The Perfect Swimmer

How do you create the perfect swimmer?
What is the perfect environment?

Every coach thinks they know. I’ve heard it a hundred times—standing at the edge of a pool, stopwatch in hand, watching a young prodigy slice through the water like it’s silk. Someone, another coach most likely, always says, “If I had that swimmer, I could make them swim like that too.”

And every time, I mutter under my breath: rubbish.

You can’t recreate the chemistry between a swimmer and a coach. You can’t duplicate every morning’s fatigue, every breakthrough, every mistake. You certainly can’t replicate the place.

Talent might be born, but greatness—true, hard, stubborn greatness—is grown in the space between two people who learn how to see each other clearly. And maybe, it might be the geographical place too.

Randy Bennett, for instance. He coached out of Victoria, British Columbia, and turned a 1500-meter distance swimmer named Ryan Cochrane into an Olympic medalist. I still remember Ryan as a pesky ten-year-old, always getting underfoot, he probably would have been tossed out of my own practices. Randy actually did throw him out once—he recalled the story at a coaching conference, but called him back, gave him an impossible set, something no kid should have been able to finish. Ryan did it anyway.

Randy saw something that day—something I probably would’ve missed. That’s the magic of coaching. The alchemy of timing, temperament, and sheer accident.

Even legends like Mark Spitz weren’t the kind of swimmer you’d want to coach. No work ethic. Cocky. Slacking through practices, alienating teammates. But Dr. James E. Counsilman, his college coach, saw through all that. He made the team accept him, quirks and all. That uncomfortable union birthed seven gold medals. Another impossible equation that worked with an oddball kid.
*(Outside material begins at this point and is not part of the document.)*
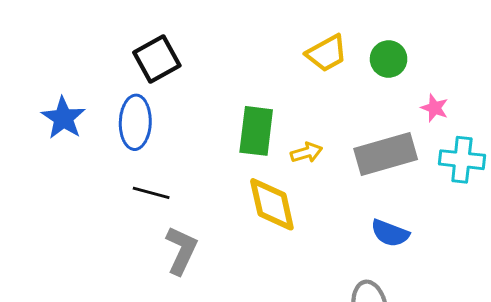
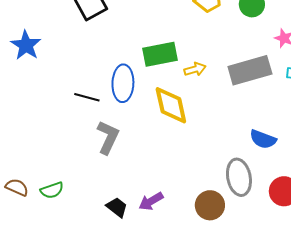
blue ellipse: (135, 122) -> (123, 83), moved
green rectangle: (256, 131) -> (160, 54), turned 72
blue semicircle: (390, 233) -> (263, 139), moved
So no—the perfect swimmer doesn’t exist. Nor does the perfect coach. And don’t get me started on the facilities. People love to say, “If I had that pool, that program, those resources…” Rubbish again. Champions have been born in irrigation ditches. Some of the finest pools in the world have never seen a single fast swim. However…something happens in these strange situations, odd people, odd places, creating amazing results.

Once—there was something close to perfect. It was a tiny place: Ocean Falls, British Columbia and an unknown coach called George Gates.

A town of 3,200 people tucked between the sea and the mountains, a west coast of British Columbia fiord with no roads leading in or out. You could only reach it by boat or floatplane.

The town was created and built for one purpose: to turn logs into paper. The one-company town was owned—the homes, the schools, the stores, the bowling alley, even the theater. A kind of planned paradise in the rain-soaked wilderness.

The geography was unique at that spot. Above the town was a large freshwater lake that spilled into the ocean in a waterfall. Using the natural contours of the escarpment, the paper mill created a hydroelectric dam for powering the mill. And millions of trees.

In that isolation, something strange happened. A boating accident prompted the company to build a pool and hire a coach. In short order, Coach George Gates of the tiny town of Ocean Falls, produced more international swimming medals than the rest of Canada combined.

Fifty-seven international medals. From a 20-yard pool.

Maybe it was the rain that kept everyone indoors. Maybe it was the sense of belonging, of every kid in town being funnelled through the same pool, coached by the same hands. Maybe it was the rhythm of mill life—work, eat, swim, sleep. Or maybe the town itself, built on routine and industry, was the perfect petri dish for discipline.

Whatever the chemistry that was there, a case can not be made that another coach could say; I could have done that. Who would in their right mind take that job?

Imagine it: no roads, no cars, but also no excuses. Everyone walked, everyone worked, everyone swam. A self-contained utopia of sweat and chlorine. Like an Orwellian experiment—but one that went right instead of wrong.

Today, Ocean Falls is nearly a ghost town. The mill is gone, the pool abandoned, the boats no longer stop there. But once upon a time, it was the best swimming town in the world, per capita. From that tiny place came not just Olympic swimmers, but the future President of the World Anti-Doping Agency and one step away from IOC President.

So maybe the perfect swimmer can be made but it won’t be a formula you’d expect.

Perhaps, once, the perfect world for swimming existed, and it was hidden in a tiny fiord, in the rain and cedar shadows of Ocean Falls, far up the coast of British Columbia, half way between the northern tip of Vancouver Island and the southern tip of Haida Gwaii islands. A young man called George Gates found it and created a swimmer’s haven.